WORK TO COMPLETE: Render the data below as a Markdown table with the columns n and Line, numbering each nonblank line in order with one row per line. Omit the pictures from your answer.

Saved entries
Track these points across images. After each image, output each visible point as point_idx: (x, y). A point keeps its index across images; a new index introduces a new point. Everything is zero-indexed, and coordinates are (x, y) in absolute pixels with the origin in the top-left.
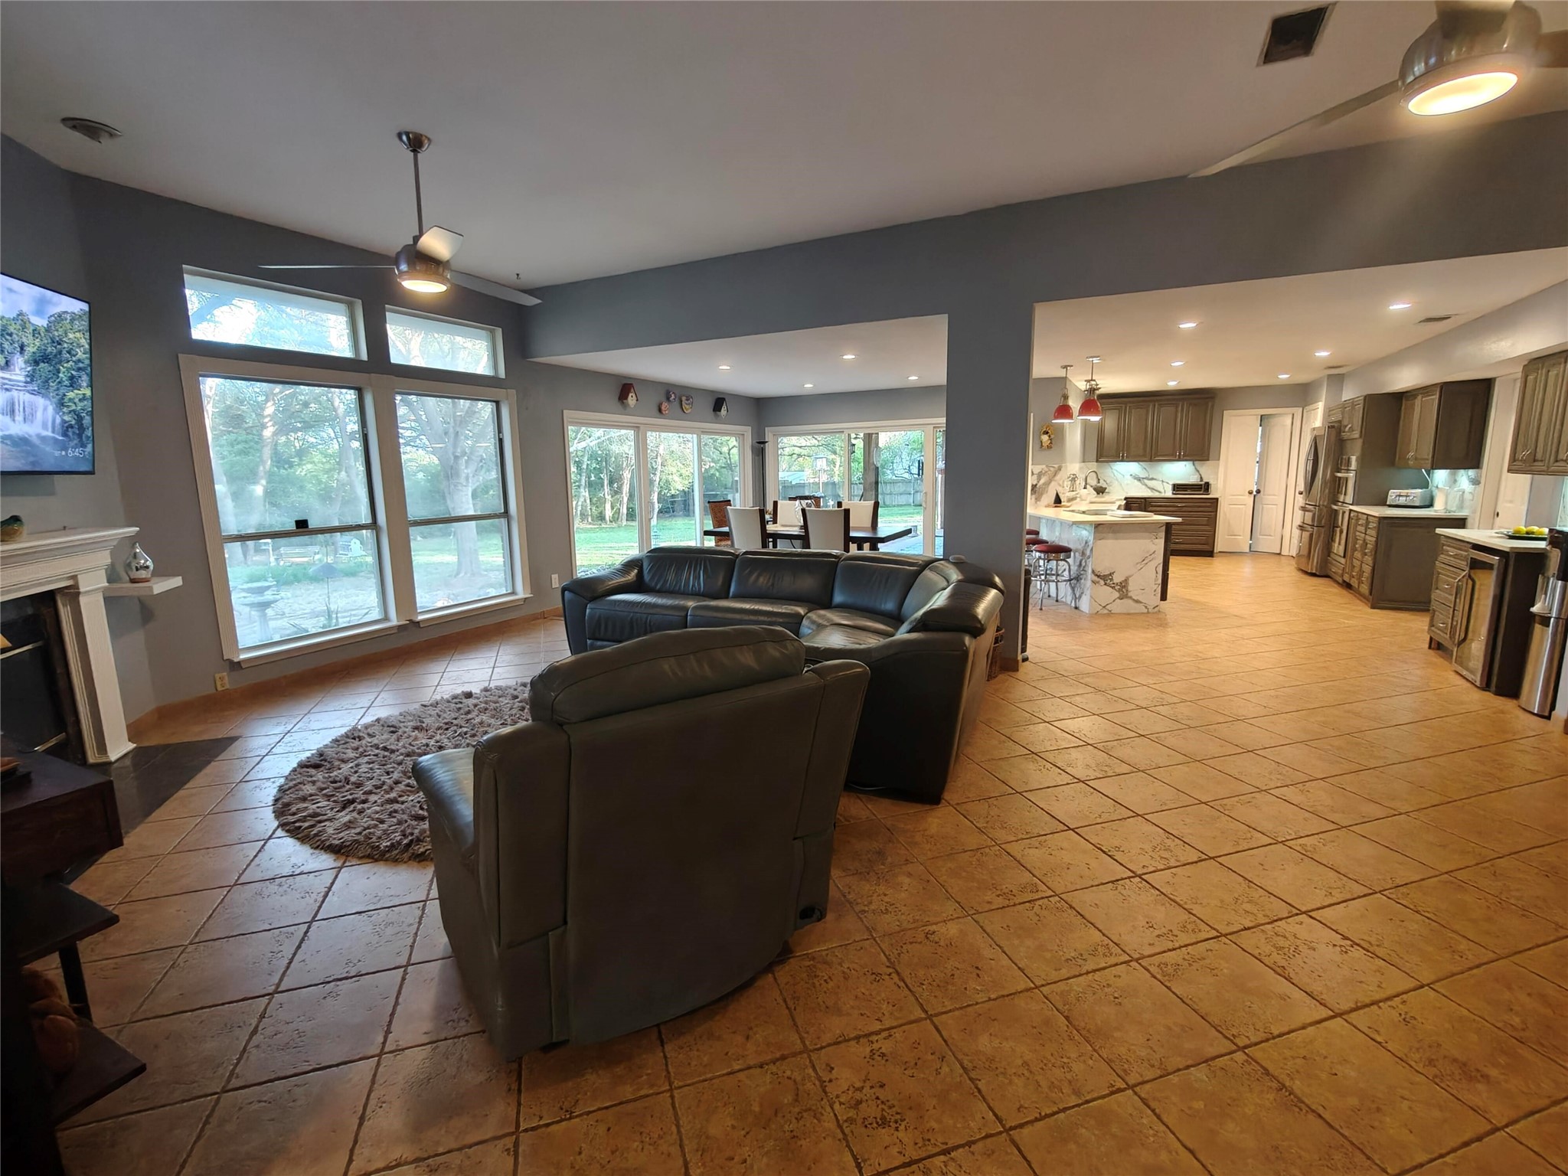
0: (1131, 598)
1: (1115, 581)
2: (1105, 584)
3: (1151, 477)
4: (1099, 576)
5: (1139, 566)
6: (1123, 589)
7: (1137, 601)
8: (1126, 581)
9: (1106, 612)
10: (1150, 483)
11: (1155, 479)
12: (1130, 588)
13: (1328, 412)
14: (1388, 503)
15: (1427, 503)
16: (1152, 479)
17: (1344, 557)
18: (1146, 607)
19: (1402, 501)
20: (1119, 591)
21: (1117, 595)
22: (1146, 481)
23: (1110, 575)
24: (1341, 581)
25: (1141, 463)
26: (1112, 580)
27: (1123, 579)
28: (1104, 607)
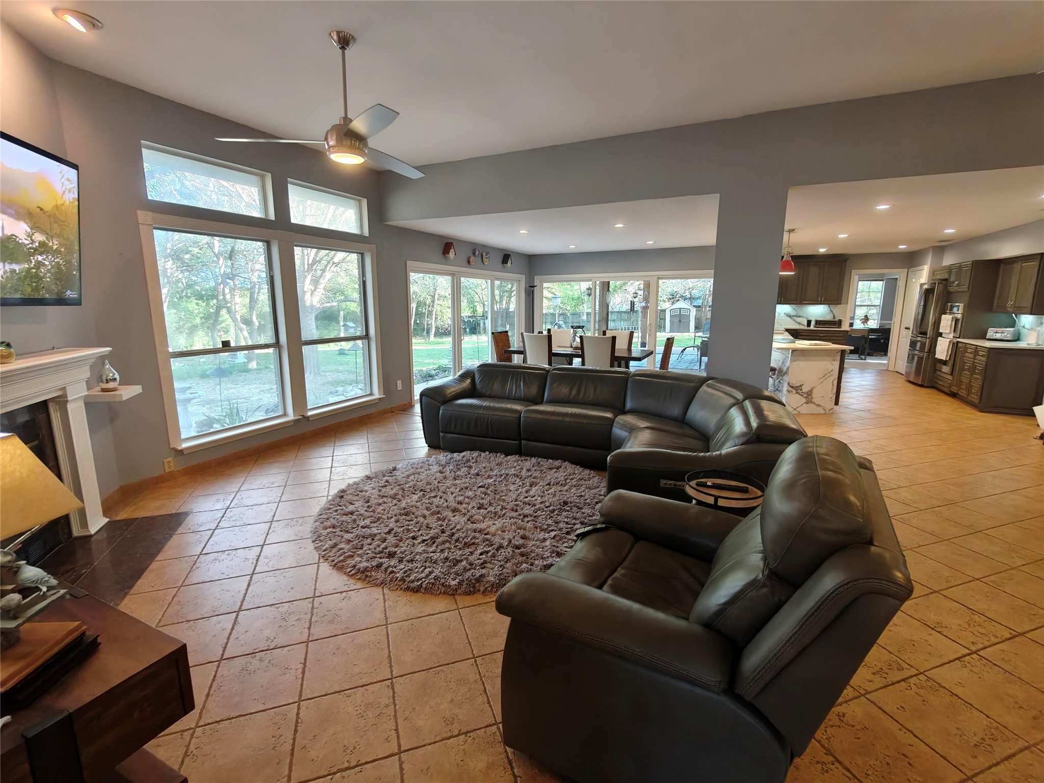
0: (814, 403)
1: (803, 391)
2: (797, 393)
3: (798, 315)
4: (792, 387)
5: (821, 381)
6: (809, 397)
7: (818, 405)
8: (811, 391)
9: (795, 412)
10: (798, 319)
11: (802, 317)
12: (814, 396)
16: (800, 316)
17: (952, 374)
18: (824, 409)
19: (998, 336)
20: (806, 398)
21: (804, 400)
22: (795, 318)
23: (801, 386)
25: (792, 305)
26: (801, 390)
27: (809, 389)
28: (795, 409)
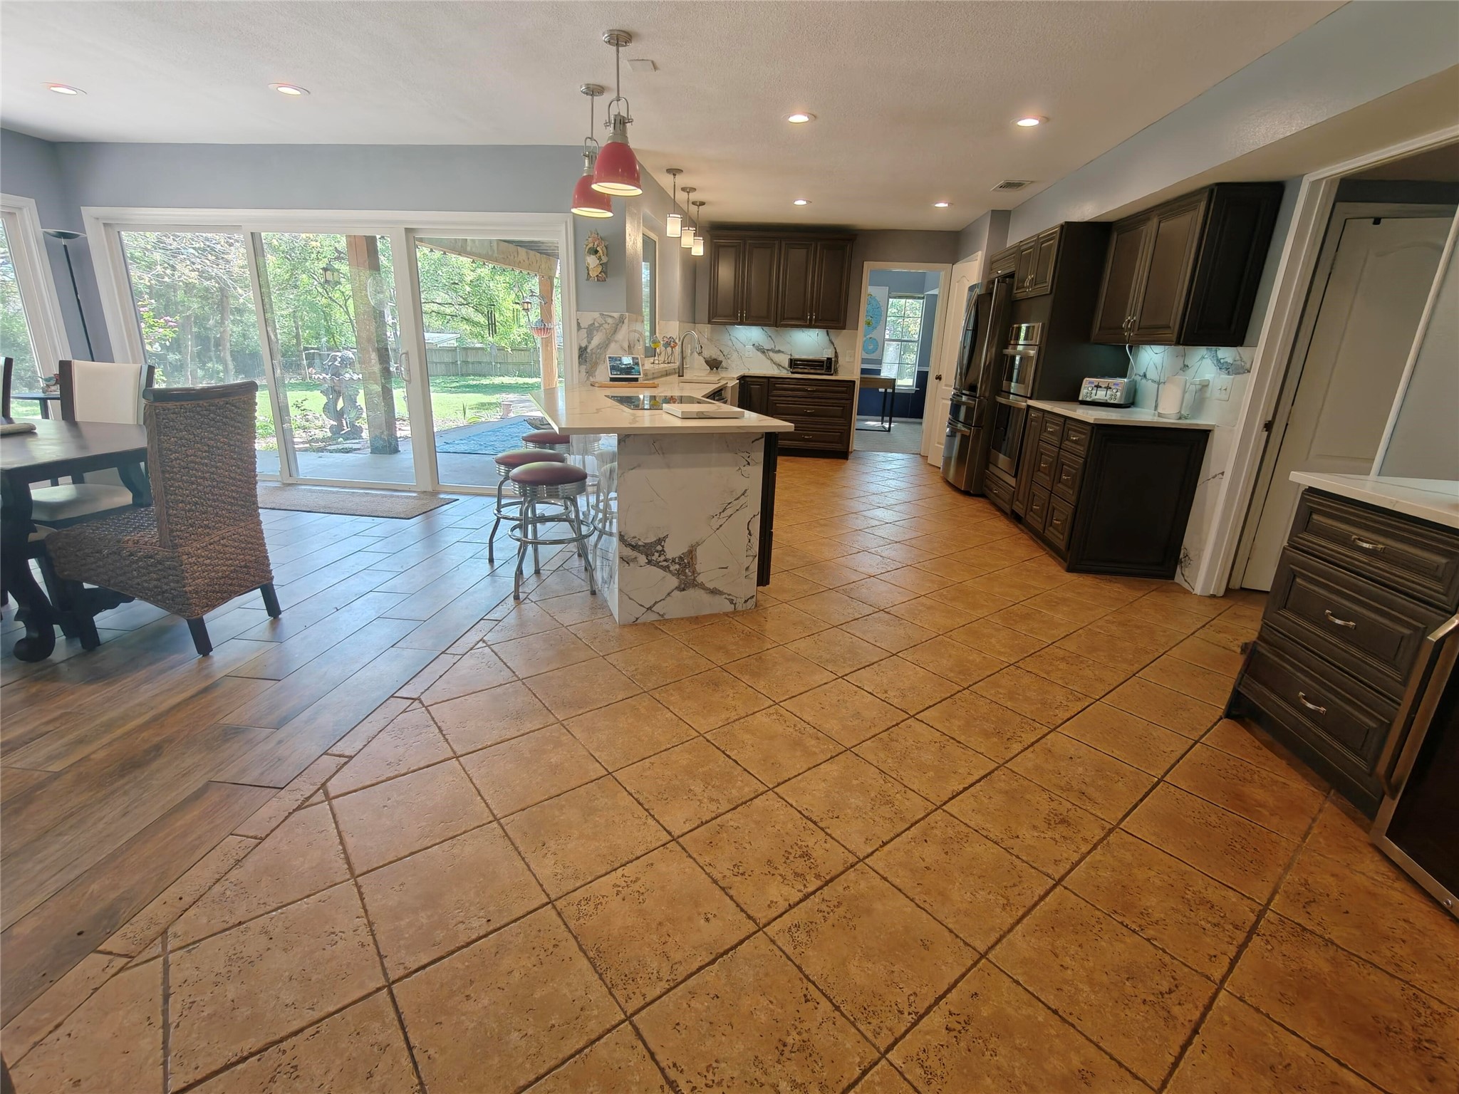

REPLY:
| n | Line |
|---|---|
| 1 | Track these points across images. After each image, output each visible point as point_idx: (x, y). A point keeps its index across images; a new index introduces a new point. Everything is zero-indexed, and coordinates are (x, y) in absolute pixels with the origin in the top-left. |
| 2 | 0: (1131, 598) |
| 3 | 1: (1115, 581) |
| 4 | 2: (1105, 584) |
| 5 | 3: (1151, 477) |
| 6 | 4: (1099, 576) |
| 7 | 5: (1139, 566) |
| 8 | 6: (1123, 589) |
| 9 | 7: (1137, 601) |
| 10 | 8: (1126, 581) |
| 11 | 9: (1106, 612) |
| 12 | 10: (1150, 483) |
| 13 | 11: (1155, 479) |
| 14 | 12: (1130, 588) |
| 15 | 13: (1328, 412) |
| 16 | 14: (1388, 503) |
| 17 | 15: (1427, 503) |
| 18 | 16: (1152, 479) |
| 19 | 17: (1344, 557) |
| 20 | 18: (1146, 607) |
| 21 | 19: (1402, 501) |
| 22 | 20: (1119, 591) |
| 23 | 21: (1117, 595) |
| 24 | 22: (1146, 481) |
| 25 | 23: (1110, 575) |
| 26 | 24: (1341, 581) |
| 27 | 25: (1141, 463) |
| 28 | 26: (1112, 580) |
| 29 | 27: (1123, 579) |
| 30 | 28: (1104, 607) |
| 31 | 0: (814, 403) |
| 32 | 1: (803, 391) |
| 33 | 2: (797, 393) |
| 34 | 3: (798, 315) |
| 35 | 4: (792, 387) |
| 36 | 5: (821, 381) |
| 37 | 6: (809, 397) |
| 38 | 7: (818, 405) |
| 39 | 8: (811, 391) |
| 40 | 9: (795, 412) |
| 41 | 10: (798, 319) |
| 42 | 11: (802, 317) |
| 43 | 12: (814, 396) |
| 44 | 16: (800, 316) |
| 45 | 17: (952, 374) |
| 46 | 18: (824, 409) |
| 47 | 19: (998, 336) |
| 48 | 20: (806, 398) |
| 49 | 21: (804, 400) |
| 50 | 22: (795, 318) |
| 51 | 23: (801, 386) |
| 52 | 25: (792, 305) |
| 53 | 26: (801, 390) |
| 54 | 27: (809, 389) |
| 55 | 28: (795, 409) |